*AUFGABEN:*
[A] Beantworte anhand des Forumsbeitrags über das Toshiba-Notebook diese Fragen:
(i) Um wie viel ist das Toshiba-Notebook laut der Liste von Geizhals.at normalerweise teurer?
(ii) Wie hoch ist die Abwicklungspauschale, die man bei Toshiba durch die Upgrade-Aktion zahlt?
(iii) Unter welchem Preis findet man laut dem Beitrag kaum ein Notebook mit halbwegs anständiger Spiele-Grafik?
[B] Führe den Forumsbeitrag über das Toshiba-Notebook nach seinem letzten Satz weiter.

*QUELLE:*
<<<<
Wenn Du Dir die Liste von Geizhals.at (Toshiba Satellite P300-27X (PSPCCE-0KH03HGR) Preisvergleich bei Geizhals.at Deutschland) ansiehst, wirst Du feststellen, dass das genannte Toshiba-Notebock normalerweise über 100 € teuerer ist. Wie ich oben geschrieben habe, zahlst Du bei Toshiba durch die Upgrade-Aktion gerade mal 29.90 € Abwicklungspauschale für den Versand des im Zusammenhang mit dem schon vorinstallieren Vista voll lizensierten Windows 7. Mehr kostet Dich das Windows 7 nicht. Ein Notebook mit halbwegs anständiger Spiele-Grafik und dementsprechenden Prozessor wirst Du wohl unter 600 € kaum finden, oder Du musst bzgl. Ausstattung, Mobilität, Ergonometrie und / oder Qualität Abstriche machen. Kannst ja noch mal die Listen von Geizhals.at für 16" und 17" durchschauen: http://geizhals.at/deutschland/?cat=nb15w&bpmax=500&v=e&plz=&dist=&xf=884_ATI%20%28dediziert%29~884_NVIDIA%20%28dediziert%29&sort=p  , http://geizhals.at/deutschland/?cat=nb17&bpmax=500&v=e&plz=&dist=&sort=p&xf=884_ATI+%28dediziert%29~884_NVIDIA+%28dediziert%29 .
>>>>
Gespeicherte Dateneinträge:
<<<<
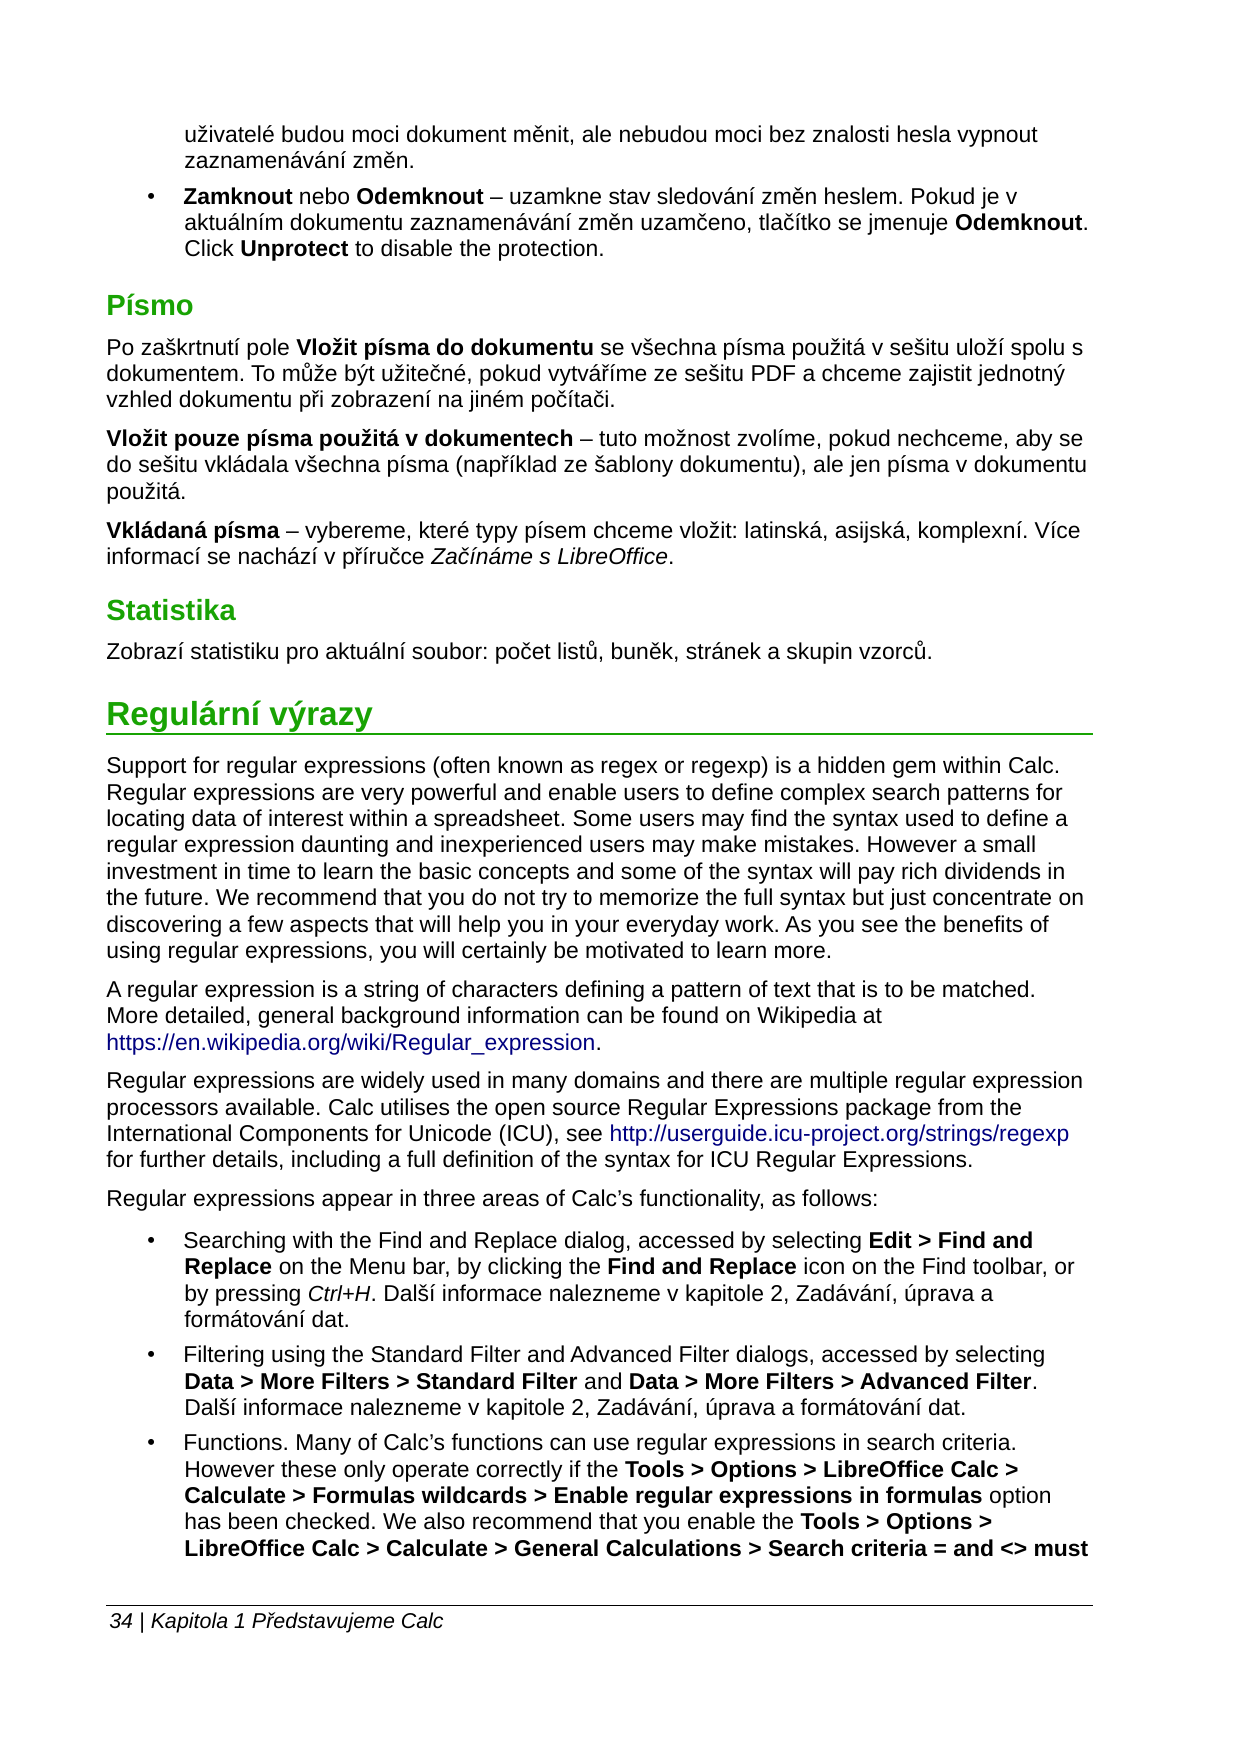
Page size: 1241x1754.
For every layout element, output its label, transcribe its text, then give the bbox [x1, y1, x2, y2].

subtitle Statistika [106, 593, 1093, 627]
list Searching with the Find and Replace dialog, accessed by selecting Edit > Find and Replace on the Menu bar, by clicking the Find and Replace icon on the Find toolbar, or by pressing Ctrl+H. Další informace nalezneme v kapitole 2, Zadávání, úprava a formátování dat. [144, 1224, 1093, 1332]
text A regular expression is a string of characters defining a pattern of text that is to be matched. More detailed, general background information can be found on Wikipedia at https://en.wikipedia.org/wiki/Regular_expression. [106, 976, 1093, 1055]
list Zamknout nebo Odemknout – uzamkne stav sledování změn heslem. Pokud je v aktuálním dokumentu zaznamenávání změn uzamčeno, tlačítko se jmenuje Odemknout. Click Unprotect to disable the protection. [144, 180, 1093, 264]
text Vložit pouze písma použitá v dokumentech – tuto možnost zvolíme, pokud nechceme, aby se do sešitu vkládala všechna písma (například ze šablony dokumentu), ale jen písma v dokumentu použitá. [106, 425, 1093, 504]
text Zobrazí statistiku pro aktuální soubor: počet listů, buněk, stránek a skupin vzorců. [106, 638, 1093, 665]
text Po zaškrtnutí pole Vložit písma do dokumentu se všechna písma použitá v sešitu uloží spolu s dokumentem. To může být užitečné, pokud vytváříme ze sešitu PDF a chceme zajistit jednotný vzhled dokumentu při zobrazení na jiném počítači. [106, 333, 1093, 413]
list Filtering using the Standard Filter and Advanced Filter dialogs, accessed by selecting Data > More Filters > Standard Filter and Data > More Filters > Advanced Filter. Další informace nalezneme v kapitole 2, Zadávání, úprava a formátování dat. [144, 1338, 1093, 1420]
text Vkládaná písma – vybereme, které typy písem chceme vložit: latinská, asijská, komplexní. Více informací se nachází v příručce Začínáme s LibreOffice. [106, 517, 1093, 569]
text Regular expressions are widely used in many domains and there are multiple regular expression processors available. Calc utilises the open source Regular Expressions package from the International Components for Unicode (ICU), see http://userguide.icu-project.org/strings/regexp for further details, including a full definition of the syntax for ICU Regular Expressions. [106, 1067, 1093, 1173]
text Support for regular expressions (often known as regex or regexp) is a hidden gem within Calc. Regular expressions are very powerful and enable users to define complex search patterns for locating data of interest within a spreadsheet. Some users may find the syntax used to define a regular expression daunting and inexperienced users may make mistakes. However a small investment in time to learn the basic concepts and some of the syntax will pay rich dividends in the future. We recommend that you do not try to memorize the full syntax but just concentrate on discovering a few aspects that will help you in your everyday work. As you see the benefits of using regular expressions, you will certainly be motivated to learn more. [106, 752, 1093, 963]
subtitle Písmo [106, 288, 1093, 322]
text Regular expressions appear in three areas of Calc’s functionality, as follows: [106, 1185, 1093, 1212]
subtitle Regulární výrazy [106, 694, 1093, 733]
list Functions. Many of Calc’s functions can use regular expressions in search criteria. However these only operate correctly if the Tools > Options > LibreOffice Calc > Calculate > Formulas wildcards > Enable regular expressions in formulas option has been checked. We also recommend that you enable the Tools > Options > LibreOffice Calc > Calculate > General Calculations > Search criteria = and <> must [144, 1426, 1093, 1564]
list uživatelé budou moci dokument měnit, ale nebudou moci bez znalosti hesla vypnout zaznamenávání změn. [144, 118, 1093, 174]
>>>>
*ERWARTETE ANTWORTEN:*
[A]
(i) Um über 100 €.
(ii) 29.90 €.
(iii) Unter 600 €.

[B]
----------



## moddingfreaX (16. Februar 2010)

Das momentan Leistungsstärkste Notebook bietet wohl Packard Bell mit dem LJ75. 17" Zoll Bildschirm, Core i3 Prozessor mit 2x 2,13 Ghz, 4 GB Ram und eine HD 5470 inkl. Win 7 HP. Was besseres wirst du derzeit nicht finden. Klick mich hart!

Von Acer gibts noch das Aspire 5740G mit kleinerem Bildschirm (15,6") dafür stärkerem Prozessor (i5 @ 2x 2,27 Ghz).Klick mich!


----------



## Scorepion (16. Februar 2010)

@ moddingfreaX

Das ist schon nach meinem Geschmack! O.O

Ich finde beide "wow". Welches könntest du mir empfehlen bzw. welches sollte ich lieber nehmen (von Qualität her)?

EDIT:
Bei ACER ist sogar die Graka Direct3D 11 fähig. Ich plädiere mehr zu ACER.


----------



## mattinator (16. Februar 2010)

Scorepion schrieb:


> @ moddingfreaX
> 
> Das ist schon nach meinem Geschmack! O.O
> 
> ...



Auch nicht schlecht, aber ohne eSATA wäre wegen Backup nichts für mich. Wenn Du keine oder nur wenige wichtige Daten darauf haben wirst, ist das aber kein Problem. Sieh Dir sicherheitshalber noch mal den Leistungs-Check der Grafik an: Notebookcheck: ATI Mobility Radeon HD 5470 .


----------



## Scorepion (16. Februar 2010)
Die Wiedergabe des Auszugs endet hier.